I’m in the middle of reading Rebecca Solnit’s Hope in the Dark for the first time, and watching this while reading that makes for a disorienting experience. I bought the book shortly after the 2016 election, when I was depressed and anxious and sleeping very little and taking a high dose of melatonin in an effort to sleep just a little bit more. But the melatonin only made me buy things online in the middle of the night — things I thought would make the world feel a little less dire, things I would not remember I bought until they appeared on my doorstep 5-7 business days later. At one point, I ordered a tarot deck.
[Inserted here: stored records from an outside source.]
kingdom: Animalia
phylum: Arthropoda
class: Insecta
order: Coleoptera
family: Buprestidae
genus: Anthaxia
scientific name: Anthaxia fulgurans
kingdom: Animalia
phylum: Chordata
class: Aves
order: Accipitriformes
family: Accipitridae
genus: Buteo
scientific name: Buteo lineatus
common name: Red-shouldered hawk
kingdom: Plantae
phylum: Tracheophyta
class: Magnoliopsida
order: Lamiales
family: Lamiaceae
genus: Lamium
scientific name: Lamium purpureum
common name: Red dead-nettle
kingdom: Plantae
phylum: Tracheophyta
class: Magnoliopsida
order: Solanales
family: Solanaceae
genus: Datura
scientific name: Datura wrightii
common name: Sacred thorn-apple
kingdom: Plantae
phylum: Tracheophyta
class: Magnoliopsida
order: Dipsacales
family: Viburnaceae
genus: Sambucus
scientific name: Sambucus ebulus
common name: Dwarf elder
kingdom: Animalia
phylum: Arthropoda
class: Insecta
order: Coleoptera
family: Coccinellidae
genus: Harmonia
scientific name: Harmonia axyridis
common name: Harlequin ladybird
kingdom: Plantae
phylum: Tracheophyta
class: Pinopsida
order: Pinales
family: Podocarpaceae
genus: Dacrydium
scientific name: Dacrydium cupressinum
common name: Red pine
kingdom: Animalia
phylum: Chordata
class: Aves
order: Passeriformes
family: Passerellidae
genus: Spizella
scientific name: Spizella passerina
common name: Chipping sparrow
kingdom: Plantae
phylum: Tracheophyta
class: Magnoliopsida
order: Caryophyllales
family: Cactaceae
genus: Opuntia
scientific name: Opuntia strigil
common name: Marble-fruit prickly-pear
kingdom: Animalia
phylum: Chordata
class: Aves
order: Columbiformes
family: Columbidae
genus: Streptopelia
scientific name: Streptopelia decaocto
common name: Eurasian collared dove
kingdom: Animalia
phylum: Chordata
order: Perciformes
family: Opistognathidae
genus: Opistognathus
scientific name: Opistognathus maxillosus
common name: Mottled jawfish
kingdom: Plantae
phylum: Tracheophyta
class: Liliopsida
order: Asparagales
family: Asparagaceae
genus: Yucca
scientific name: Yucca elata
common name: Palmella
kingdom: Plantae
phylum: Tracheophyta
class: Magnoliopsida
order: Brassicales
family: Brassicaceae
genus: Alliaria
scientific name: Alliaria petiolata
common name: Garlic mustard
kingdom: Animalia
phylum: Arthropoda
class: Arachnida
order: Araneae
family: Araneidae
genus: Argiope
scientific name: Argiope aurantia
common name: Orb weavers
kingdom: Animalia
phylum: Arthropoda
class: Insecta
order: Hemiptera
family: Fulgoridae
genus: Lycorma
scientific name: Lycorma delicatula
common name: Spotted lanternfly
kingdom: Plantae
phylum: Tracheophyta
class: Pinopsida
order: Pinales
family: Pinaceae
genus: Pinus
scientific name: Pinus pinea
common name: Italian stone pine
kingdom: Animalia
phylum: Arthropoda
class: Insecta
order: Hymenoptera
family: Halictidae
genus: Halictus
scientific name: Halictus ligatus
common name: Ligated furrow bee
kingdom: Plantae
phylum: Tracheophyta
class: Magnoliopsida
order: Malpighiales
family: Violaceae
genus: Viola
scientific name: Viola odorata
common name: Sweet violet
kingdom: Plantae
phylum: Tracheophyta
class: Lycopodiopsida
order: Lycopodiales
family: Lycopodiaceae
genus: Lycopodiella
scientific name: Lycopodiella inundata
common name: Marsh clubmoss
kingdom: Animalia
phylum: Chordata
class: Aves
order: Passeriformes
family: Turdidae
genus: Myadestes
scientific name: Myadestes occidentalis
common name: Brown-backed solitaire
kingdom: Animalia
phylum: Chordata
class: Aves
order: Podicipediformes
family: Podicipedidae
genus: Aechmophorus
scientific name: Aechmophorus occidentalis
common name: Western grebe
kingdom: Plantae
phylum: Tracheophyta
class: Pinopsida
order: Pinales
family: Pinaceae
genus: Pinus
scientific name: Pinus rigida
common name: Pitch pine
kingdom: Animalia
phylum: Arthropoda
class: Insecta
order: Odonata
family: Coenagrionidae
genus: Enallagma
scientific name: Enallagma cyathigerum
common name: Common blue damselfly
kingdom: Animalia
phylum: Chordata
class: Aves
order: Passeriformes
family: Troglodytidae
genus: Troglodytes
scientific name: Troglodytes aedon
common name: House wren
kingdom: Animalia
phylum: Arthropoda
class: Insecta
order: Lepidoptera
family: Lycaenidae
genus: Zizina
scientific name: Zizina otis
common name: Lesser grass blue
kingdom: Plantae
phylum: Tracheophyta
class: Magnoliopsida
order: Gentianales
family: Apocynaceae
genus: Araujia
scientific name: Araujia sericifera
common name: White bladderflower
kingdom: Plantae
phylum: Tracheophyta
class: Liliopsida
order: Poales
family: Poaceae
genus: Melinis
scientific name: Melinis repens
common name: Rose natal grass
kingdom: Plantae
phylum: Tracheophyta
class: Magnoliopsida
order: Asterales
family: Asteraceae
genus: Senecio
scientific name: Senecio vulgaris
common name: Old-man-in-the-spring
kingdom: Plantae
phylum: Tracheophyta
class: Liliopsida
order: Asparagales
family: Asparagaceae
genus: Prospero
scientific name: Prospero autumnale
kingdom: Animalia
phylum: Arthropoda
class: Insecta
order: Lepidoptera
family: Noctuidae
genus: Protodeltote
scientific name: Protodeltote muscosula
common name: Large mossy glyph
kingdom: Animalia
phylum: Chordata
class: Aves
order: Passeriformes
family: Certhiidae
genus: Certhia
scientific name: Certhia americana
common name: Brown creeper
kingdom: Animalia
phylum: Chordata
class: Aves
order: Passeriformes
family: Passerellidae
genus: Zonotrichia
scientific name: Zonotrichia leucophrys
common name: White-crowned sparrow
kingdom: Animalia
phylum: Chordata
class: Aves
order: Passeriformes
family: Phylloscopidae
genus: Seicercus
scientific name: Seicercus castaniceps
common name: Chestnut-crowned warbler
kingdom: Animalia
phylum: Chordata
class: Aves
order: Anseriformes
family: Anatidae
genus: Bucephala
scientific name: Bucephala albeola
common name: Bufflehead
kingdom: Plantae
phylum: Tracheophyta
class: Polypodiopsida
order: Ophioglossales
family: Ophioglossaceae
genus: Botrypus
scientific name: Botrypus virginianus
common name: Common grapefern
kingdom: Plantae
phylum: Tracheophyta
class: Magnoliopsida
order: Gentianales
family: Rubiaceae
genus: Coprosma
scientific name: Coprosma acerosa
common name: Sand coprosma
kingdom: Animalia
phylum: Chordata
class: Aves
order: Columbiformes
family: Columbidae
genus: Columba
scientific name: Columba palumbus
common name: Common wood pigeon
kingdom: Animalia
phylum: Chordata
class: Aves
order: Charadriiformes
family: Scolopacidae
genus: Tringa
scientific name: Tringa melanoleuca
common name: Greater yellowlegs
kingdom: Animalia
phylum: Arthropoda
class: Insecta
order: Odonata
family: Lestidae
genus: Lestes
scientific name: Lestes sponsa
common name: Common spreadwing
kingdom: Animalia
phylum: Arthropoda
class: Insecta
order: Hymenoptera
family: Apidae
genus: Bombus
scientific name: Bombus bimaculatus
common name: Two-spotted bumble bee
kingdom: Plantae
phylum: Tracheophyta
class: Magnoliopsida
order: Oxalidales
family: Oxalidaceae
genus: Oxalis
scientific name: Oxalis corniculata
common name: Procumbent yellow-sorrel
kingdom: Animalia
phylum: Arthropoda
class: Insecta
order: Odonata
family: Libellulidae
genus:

I assume I bought this book because every left-leaning person on the internet swore it would make me feel inspired, but I can’t tell you if they were right, because I held off on reading it until I started feeling more optimistic on my own. I didn’t want it to backfire and leave me feeling more cynical and isolated if I ended up hating it.
Solnit’s central claim is that social progress requires hope for a better future above all else, along with difficult, interdependent work that includes narrativizing the past with honesty and clarity. Change is not easy, she knows, nor is it linear or quick — but it’s possible, and believing in its possibility is what makes it so. It would be easy to say that a text as cynical as The Sopranos disagrees wholeheartedly with this idea, but I don’t think it’s quite that straightforward. I think it just places more emphasis on the difficult-work part of this formulation, and it suggests that doing that work for your own sake is an act of futility.
Certainly, the question that hangs over the series is whether Tony Soprano can be redeemed, whether he can extricate himself from the murk of who he is and what he’s inherited, from a time and place that only seem to maximize the worst of his tendencies. But there’s also the question of whether he’s doomed to pass that murk onto those around him — most notably, his children. This is the core of all the duck-related stress, of course, but its specific contours are perhaps best drawn out in that brief shot of Artie and Charmaine’s kids, woken from their sleep in a booth at their parents’ restaurant, projecting uncomplaining self-sufficiency. They’re only on screen for a few seconds, but it’s one of the most damning moments in the entire series. It makes clear that Meadow and AJ’s entitlement isn’t a problem endemic to Kids These Days; it’s a problem endemic to Kids With These Parents. And yet there’s a little bit of hope in that clarification — a suggestion of a future that isn’t entirely bleak, an incitement to keep watching to see who that future includes.